Unfortunately, the federal government has yet to embrace teleworking programs. In its April 30 issue, FCW features a commentary on the fact that teleworking has not taken hold to the level many anticipated three to five years ago. In her article, The Telework Dance, Judy Welles cites the results from two different studies that point to a primary reason,?? lack of support from management. Our 2006 Telework Study, released just about a year ago, revealed similar feelings among federal workers. This resistance still exists despite legislative support for telework presented in a new bill sponsored by Sens. Stevens (R-AK) and Landrieu (D-LA).
Clearly, the potential big-picture benefits of teleworking are significant: improved workforce flexibility and morale, a cleaner environment, and reduced traffic and gridlock. However, these effects don’t readily make a strong enough business case for teleworking. Loss of management control, trust, and office politics all play a role in management’s uneasiness with the telework concept.

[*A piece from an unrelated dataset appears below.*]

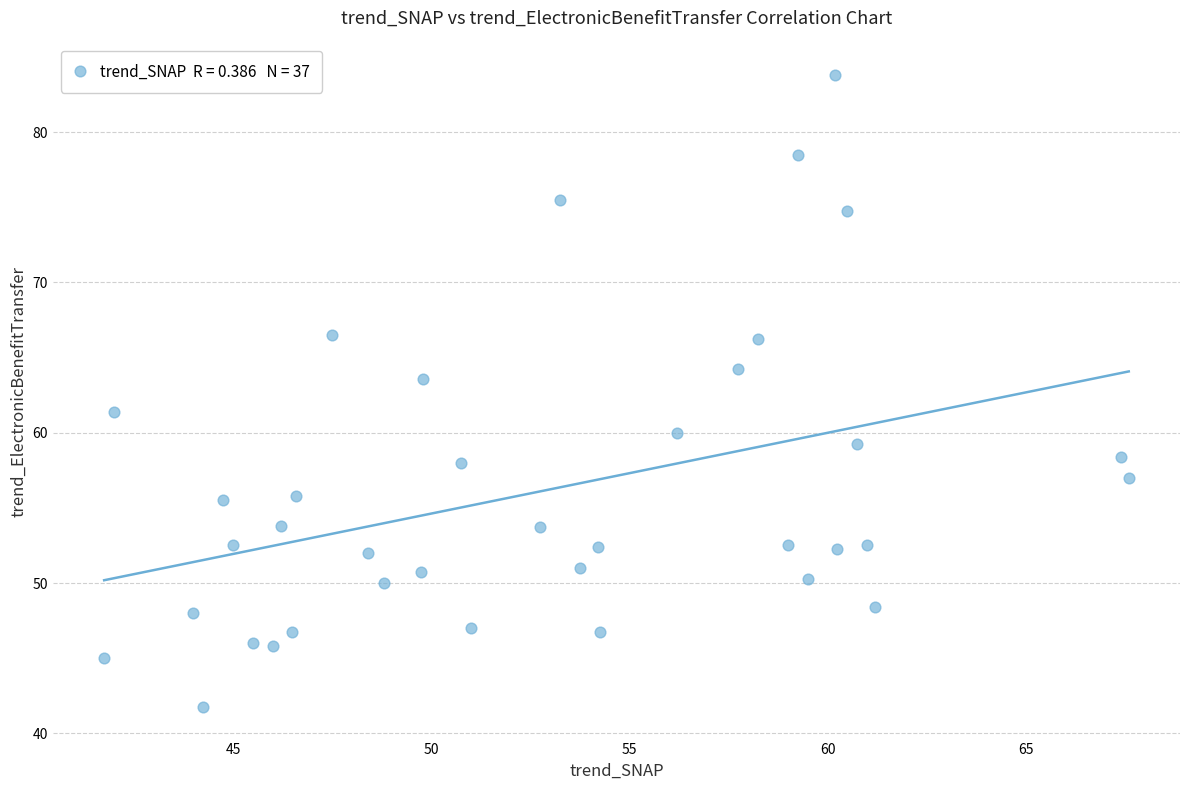

What Y value in the scatter plot is closest to 62?

61.4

I always come back to this question: what can the contractor community do to help ease the skepticism of government managers and promote adoption of teleworking? I believe that contractors can and should help their government management counterparts understand the available technical tools that enable effective monitoring and management of remote workers as well as those that enable dispersed teams to effectively collaborate and interact. Contractors can also share teleworking success stories from government agencies and the private sector. Understandably, most decision makers appreciate hearing about the experiences and lessons learned of others that have adopted a new idea, technology, or program.